I'll give people examples of my everyday experience: that words starting with the letter F appear pale green, those starting with the letter A are red, and each letter has its own color. That numbers and punctuation marks are also different colors, and how they help me remember series of numbers like phone numbers.
Also, sounds have specific shapes and colors that depend on the pitch and timbre: base beats in music are these ubiquitous ball shaped black objects that strobe in and out of existence every time I hear the beat, for example.
Then some people ask if it works the other way around, in reverse, like, if I see a black round object would I hear something like a base beat, or if I were to see pale green thing, would I see the letter F? And I think, are you kidding? No way! I say. That would be weird! And I feel like they have not understood me at all. The cross wiring is one-way.
Some people have remarked that my world must be something like an LSD trip. I have never had any sort of drug trip, and perhaps they did not mean to insult me, but I feel insulted. I feel like they must think I am some sort of weird freak.

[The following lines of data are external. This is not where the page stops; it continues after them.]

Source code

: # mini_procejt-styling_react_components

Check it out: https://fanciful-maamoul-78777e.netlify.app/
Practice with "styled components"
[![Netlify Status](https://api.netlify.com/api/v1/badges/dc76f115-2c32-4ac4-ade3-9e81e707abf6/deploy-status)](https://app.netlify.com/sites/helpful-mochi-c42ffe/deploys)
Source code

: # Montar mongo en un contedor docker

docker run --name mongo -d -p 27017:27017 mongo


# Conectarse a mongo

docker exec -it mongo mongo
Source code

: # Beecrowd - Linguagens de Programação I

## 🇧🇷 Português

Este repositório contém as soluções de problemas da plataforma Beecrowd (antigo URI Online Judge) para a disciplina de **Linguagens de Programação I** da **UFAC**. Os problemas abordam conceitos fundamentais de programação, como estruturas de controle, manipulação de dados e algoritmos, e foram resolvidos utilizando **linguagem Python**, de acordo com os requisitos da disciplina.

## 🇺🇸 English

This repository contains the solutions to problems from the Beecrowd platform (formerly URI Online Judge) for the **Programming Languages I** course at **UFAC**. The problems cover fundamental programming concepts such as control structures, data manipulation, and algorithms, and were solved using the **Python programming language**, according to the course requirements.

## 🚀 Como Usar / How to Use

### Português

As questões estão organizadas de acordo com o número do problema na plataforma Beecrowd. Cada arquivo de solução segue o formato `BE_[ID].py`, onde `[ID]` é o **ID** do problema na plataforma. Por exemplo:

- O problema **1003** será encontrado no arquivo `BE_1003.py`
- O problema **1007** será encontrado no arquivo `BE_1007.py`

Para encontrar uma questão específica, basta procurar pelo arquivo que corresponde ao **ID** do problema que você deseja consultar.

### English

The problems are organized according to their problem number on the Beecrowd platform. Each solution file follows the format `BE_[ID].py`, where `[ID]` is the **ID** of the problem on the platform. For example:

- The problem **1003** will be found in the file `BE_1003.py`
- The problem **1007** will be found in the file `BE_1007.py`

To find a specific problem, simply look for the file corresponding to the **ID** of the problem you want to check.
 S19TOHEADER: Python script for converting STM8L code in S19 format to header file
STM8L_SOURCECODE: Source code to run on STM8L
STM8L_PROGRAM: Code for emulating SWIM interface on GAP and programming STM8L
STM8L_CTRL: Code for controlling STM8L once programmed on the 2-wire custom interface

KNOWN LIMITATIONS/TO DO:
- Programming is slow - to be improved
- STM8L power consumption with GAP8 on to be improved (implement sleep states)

I have written recently that I think it actually makes categorization easier. Acids are red, bases and blue, pieces in the key of A are reddish purple, and so on.
Some people amuse me by asking me what color their name is. I think, well, OK, I can tell you, but another synesthete would say something different. I wonder, don't they understand that what I see is not an objective reality?
Those who aggravate me the most are people who listen to my careful explanation and then tell me they think it is some sort of psychic ability. I can then tell that they have not been listening to me at all and are engaged in wishful thinking. I can't tell the future or read minds any better than someone else with some other neurological condition, such as dyslexia.
More intelligent questions that I have received ask whether it is the same if I read a word in a different language. Of course it is. It just depends on the letters, not the language. Amigo is red since the A is red. Also, I have been asked if I still experience synesthesia in dreams. Of course, it is the same in dreams and never goes away.
8. What is your profession?
I'm a book author and have written a book called Herbs Demystified, a book on the drug-like molecules in popular herbs and how they work, for non-scientists.
For over ten years I taught college chemistry and biochemistry full time, and now I do it online. I wonder if organic chemistry that I enjoy tends attract synesthetes since it involves pattern recognition and noticing what letters (atoms) are connected to which, and how.
Sometimes I've confided with my students that all my hydrogens look red, because my H's are red, and all my carbons look yellow, since my C's are yellow. That my protons are pale turquoise, (with a red plus sign on them, since plus signs are red) and my electrons are grey (with a black minus sign on them, since minus signs are black). I complain about the colors of the plastic molecular modeling kits we use, where carbons are classically represented as black balls, and everyone knows that carbon atoms are yellow. They laugh, at least.
Then I tell them I'm joking, these particles are too small for any wavelength of color to hit them, really. But I encourage them to really imagine these small objects using whatever color they like, since that's half the battle in doing chemistry. I surreptitiously look around the room to see if any student also has synesthesia and has their own version of colored letters. But no one reveals themselves, can you blame them? I'm sure it helps to be a synesthete, in chemistry.